Из номера неподалеку выскочили три женщины. Их тощие тела, испещренные красными полосами после порки, напоминали ожившие конфеты. Они с визгом и смехом прыгнули в бассейн.
— Возьмите меня кто-нибудь! — завопила одна из них.
Толпа ответила ей восторженными криками. Рейчел с ужасом вспомнила караоке-вечеринку в гриль-баре.
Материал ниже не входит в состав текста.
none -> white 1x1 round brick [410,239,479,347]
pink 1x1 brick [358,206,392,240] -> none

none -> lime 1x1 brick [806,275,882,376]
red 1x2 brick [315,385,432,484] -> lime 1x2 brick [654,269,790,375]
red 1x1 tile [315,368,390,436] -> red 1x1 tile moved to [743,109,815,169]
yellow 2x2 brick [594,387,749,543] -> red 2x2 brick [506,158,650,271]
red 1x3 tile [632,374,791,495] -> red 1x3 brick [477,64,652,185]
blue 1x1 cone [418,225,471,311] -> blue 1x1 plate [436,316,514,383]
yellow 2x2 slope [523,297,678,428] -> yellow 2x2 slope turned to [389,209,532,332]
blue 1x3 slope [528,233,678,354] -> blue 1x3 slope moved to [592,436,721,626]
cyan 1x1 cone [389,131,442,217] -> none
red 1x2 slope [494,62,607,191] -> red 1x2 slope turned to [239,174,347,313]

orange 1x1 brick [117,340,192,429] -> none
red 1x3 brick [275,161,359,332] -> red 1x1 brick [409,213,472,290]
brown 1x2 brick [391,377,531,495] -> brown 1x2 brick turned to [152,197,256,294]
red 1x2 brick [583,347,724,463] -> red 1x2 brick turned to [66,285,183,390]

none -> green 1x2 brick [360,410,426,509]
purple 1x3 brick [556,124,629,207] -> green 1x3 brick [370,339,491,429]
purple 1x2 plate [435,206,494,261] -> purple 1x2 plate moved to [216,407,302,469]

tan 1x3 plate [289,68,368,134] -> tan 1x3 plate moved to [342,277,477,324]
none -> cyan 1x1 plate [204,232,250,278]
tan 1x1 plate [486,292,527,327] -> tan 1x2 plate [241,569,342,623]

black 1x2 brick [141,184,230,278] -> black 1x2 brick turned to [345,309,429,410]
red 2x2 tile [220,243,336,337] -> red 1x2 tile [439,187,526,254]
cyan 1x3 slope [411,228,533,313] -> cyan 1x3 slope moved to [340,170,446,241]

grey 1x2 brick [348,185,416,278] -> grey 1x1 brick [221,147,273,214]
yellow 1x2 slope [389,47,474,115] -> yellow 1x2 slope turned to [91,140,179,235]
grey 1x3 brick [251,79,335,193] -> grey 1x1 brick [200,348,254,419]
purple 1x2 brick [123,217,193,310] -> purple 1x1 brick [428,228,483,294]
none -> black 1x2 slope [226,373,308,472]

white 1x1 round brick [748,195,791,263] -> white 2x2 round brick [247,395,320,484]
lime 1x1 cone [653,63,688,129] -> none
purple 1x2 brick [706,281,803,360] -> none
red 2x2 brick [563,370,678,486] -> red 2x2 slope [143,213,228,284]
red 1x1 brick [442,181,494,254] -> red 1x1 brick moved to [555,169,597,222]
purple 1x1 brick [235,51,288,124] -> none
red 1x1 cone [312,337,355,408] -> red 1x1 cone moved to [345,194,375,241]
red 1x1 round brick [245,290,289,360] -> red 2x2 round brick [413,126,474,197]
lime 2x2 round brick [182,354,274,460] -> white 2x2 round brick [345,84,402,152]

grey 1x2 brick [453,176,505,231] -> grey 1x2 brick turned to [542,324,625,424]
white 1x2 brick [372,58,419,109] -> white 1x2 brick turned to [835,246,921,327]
— Райана здесь нет, — проговорил Кёртис.
Мать взглянула на сына, удивленная рассудительностью в его голосе. Она не могла сказать точно, какую реакцию должно вызывать у подростков подобное зрелище. Но Кёртис, не обращая внимания на противоестественное действо вокруг, осмотрелся по сторонам в поисках брата и заключил, что его здесь нет. Рейчел взяла его за руку и сжала с заботливостью, какой не выказывала с тех пор, как он пошел в школу.
— Присоединяйтесь. — К Лоуэллу подошел приземистый мужчина в футболке Реаты, но без штанов. Он выставил вперед возбужденный член. — Мы б твою бабу поимели.
Турман врезал ему между ног, и его жена не без удовлетворения отметила, как мужчина с воплями упал на землю и принялся хлопать себя по промежности. Она думала, что после этого все бросятся на них, что вопли мужчины оповестят остальных, что к ним пробрались чужаки, и их поглотит толпа здешних обитателей. Но никто не обратил на это происшествие внимания, и Лоуэлл повел своих родных вдоль мелкой части бассейна и в обход очередного комплекса номеров.
На виселицах в этот раз никого не было. Тела наказанных работников сняли и… что? Закопали? Съели? Миссис Турман не хотелось этого знать. Они прошли мимо некрашеных подмостков к строению, которого в прошлый раз здесь не было. К часовне. Рейчел понятия не имела, с чего бы Райану находиться именно здесь. Но он мог быть вообще где угодно, поэтому они молча последовали за Лоуэллом, поднялись по ступеням и прошли в открытые двери. Зал был полон прихожан, и все они обернулись к вошедшим. Все эти люди были старыми и походили скорее на живых мертвецов, чем на людей. Воздух полнился сладковатым, даже приторным запахом, от которого к горлу подступала тошнота.
Часовню заливал свет от свечей в кованых подсвечниках вдоль стен. Впереди, возле алтаря из костей стоял священник. Это был тот самый пастор с утренней службы в разрушенной Реате. Но в этот раз он не надевал лосиную голову — у него на самом деле была лосиная голова. Он не был ни человеком, ни животным, а какой-то богопротивной помесью того и другого. И когда он заговорил, голос его походил на звериный рык, словно слова слетали у него с языка каким-то противоестественным образом.